When he went home, he told his mother that some boy had hid himself in the wood, for the purpose of mocking him. “Robert,” said his mother, “you are angry with yourself alone. You heard nothing but your own words.”
“Why, mother, how can that be?” said Robert.
“Did you never hear an echo?” asked his mother.
“An echo, dear mother? No, ma’am. What is it?”
“I will tell you,” said his mother. “You know, when you play with your ball, and throw it against the side of a house, it bounds back to you.”
“Yes, mother,” said he, “and I catch it again.”
“Well,” said his mother, “if I were in the open air, by the side of a hill or a large barn, and should speak very loud, my voice would be sent back, so that I could hear again the very words which I spoke. “That, my son, is an echo. When you thought some one was mocking you, it was only the hill before you, echoing, or sending back, your own voice.

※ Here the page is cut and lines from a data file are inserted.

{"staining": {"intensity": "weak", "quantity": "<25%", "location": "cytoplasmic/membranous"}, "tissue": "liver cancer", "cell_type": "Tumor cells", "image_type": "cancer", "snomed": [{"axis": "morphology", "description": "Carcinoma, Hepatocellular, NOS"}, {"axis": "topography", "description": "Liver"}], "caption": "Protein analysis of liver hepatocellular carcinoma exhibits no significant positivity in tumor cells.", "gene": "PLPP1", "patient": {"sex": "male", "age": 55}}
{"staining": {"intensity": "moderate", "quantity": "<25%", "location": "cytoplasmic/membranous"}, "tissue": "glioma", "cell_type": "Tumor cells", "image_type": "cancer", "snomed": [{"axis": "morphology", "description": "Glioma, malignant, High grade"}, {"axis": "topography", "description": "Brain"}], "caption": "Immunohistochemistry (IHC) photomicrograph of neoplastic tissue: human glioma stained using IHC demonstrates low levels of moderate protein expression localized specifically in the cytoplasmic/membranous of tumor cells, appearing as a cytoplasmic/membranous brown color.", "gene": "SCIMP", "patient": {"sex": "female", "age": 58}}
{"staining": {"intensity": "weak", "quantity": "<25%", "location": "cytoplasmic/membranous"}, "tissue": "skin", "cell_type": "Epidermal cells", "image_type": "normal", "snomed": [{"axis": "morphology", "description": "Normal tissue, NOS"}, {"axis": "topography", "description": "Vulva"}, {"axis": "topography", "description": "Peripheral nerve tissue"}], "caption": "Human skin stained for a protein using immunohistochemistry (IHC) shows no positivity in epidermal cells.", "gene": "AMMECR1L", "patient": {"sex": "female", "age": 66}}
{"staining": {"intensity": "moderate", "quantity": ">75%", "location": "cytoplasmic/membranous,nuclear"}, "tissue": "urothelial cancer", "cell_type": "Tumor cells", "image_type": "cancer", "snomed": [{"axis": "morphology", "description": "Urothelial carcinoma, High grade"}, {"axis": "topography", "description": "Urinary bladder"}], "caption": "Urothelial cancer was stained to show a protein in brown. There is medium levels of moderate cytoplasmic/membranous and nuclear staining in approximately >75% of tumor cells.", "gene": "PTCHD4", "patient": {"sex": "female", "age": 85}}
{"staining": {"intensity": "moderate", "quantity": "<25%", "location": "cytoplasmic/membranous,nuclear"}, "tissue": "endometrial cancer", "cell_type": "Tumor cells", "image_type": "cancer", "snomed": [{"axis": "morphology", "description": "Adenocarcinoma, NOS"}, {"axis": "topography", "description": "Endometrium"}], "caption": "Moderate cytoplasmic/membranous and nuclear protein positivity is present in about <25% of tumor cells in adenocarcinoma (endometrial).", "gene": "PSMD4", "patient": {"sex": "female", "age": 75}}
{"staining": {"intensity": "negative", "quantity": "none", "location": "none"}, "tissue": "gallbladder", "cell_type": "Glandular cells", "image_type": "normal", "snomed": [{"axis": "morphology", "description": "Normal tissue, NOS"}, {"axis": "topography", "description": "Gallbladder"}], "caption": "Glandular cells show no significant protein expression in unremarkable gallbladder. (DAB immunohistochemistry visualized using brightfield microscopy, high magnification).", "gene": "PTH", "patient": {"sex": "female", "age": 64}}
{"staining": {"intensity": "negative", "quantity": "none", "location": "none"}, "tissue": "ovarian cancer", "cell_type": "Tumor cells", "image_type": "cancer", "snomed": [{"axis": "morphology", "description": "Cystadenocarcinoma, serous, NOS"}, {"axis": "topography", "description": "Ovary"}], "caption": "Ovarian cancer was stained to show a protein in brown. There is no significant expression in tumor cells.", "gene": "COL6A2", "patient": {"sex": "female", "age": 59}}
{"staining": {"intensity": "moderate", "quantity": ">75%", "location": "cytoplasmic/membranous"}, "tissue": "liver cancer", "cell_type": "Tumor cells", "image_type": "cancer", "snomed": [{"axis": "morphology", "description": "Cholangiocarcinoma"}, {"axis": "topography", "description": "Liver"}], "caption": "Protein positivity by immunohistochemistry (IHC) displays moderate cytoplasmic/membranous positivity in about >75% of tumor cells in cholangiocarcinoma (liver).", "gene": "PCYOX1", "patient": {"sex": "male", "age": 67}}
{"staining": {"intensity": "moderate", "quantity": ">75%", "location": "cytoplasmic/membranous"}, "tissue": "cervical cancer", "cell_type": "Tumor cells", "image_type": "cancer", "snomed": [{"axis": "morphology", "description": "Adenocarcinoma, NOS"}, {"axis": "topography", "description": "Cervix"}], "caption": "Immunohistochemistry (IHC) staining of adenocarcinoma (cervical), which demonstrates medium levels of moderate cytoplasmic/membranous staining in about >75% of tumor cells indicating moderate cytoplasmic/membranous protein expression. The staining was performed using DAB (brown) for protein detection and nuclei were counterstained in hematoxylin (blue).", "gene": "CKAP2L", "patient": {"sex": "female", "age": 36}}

“The bad boy, as you thought it was, spoke no more angrily than yourself. If you had spoken kindly, you would have heard a kind reply. “Had you spoken in a low, sweet, gentle tone, the voice that came back would have been as low, sweet, and gentle as your own.
“The Bible says, ‘A soft answer turneth away wrath.’ Remember this when you are at play with your school mates. “If any of them should be offended, and speak in a loud, angry tone, remember the echo, and let your words be soft and kind.”